Exercise aim:
Your response should contain exactly the lines running from the one with "1: (151, 179)" to the end of the data below, both included, and no pictures.

Data to use:
____________________

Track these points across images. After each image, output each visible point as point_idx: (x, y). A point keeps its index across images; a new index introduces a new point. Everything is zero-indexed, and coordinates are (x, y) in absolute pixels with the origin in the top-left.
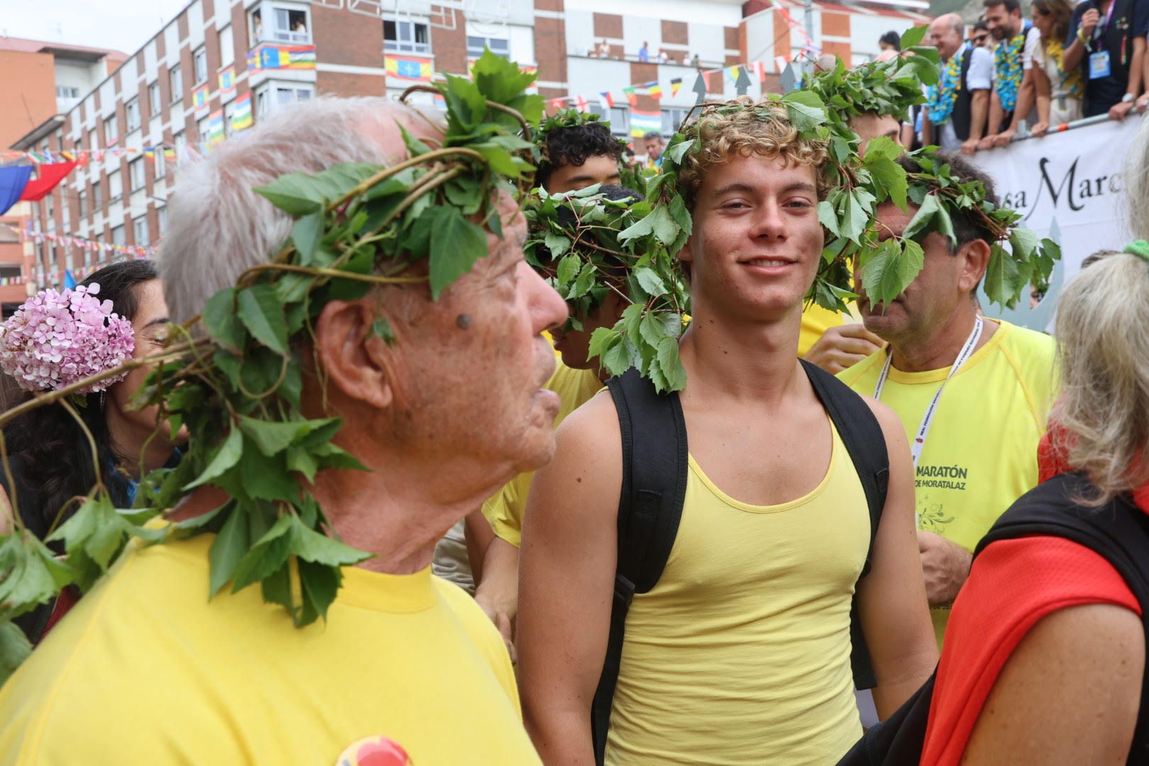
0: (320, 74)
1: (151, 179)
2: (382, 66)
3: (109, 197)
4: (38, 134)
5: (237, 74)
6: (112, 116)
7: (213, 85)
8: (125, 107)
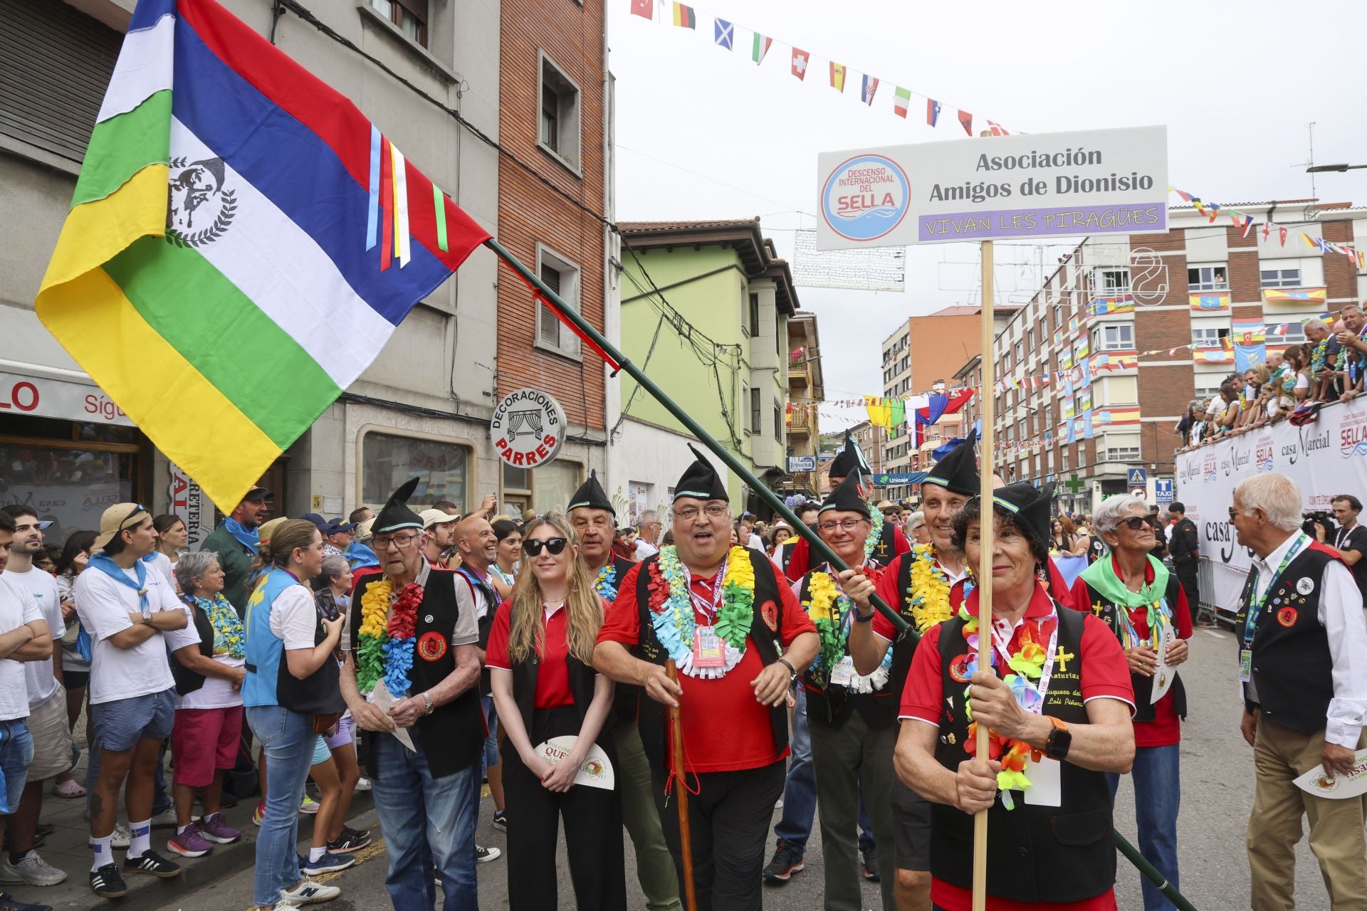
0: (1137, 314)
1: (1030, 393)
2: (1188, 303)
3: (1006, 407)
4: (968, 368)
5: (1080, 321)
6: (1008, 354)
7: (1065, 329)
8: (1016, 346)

____________________

Reply:
1: (151, 179)
2: (382, 66)
3: (109, 197)
4: (38, 134)
5: (237, 74)
6: (112, 116)
7: (213, 85)
8: (125, 107)
0: (1137, 314)
1: (1030, 393)
2: (1188, 303)
3: (1006, 407)
4: (968, 368)
5: (1080, 321)
6: (1008, 354)
7: (1065, 329)
8: (1016, 346)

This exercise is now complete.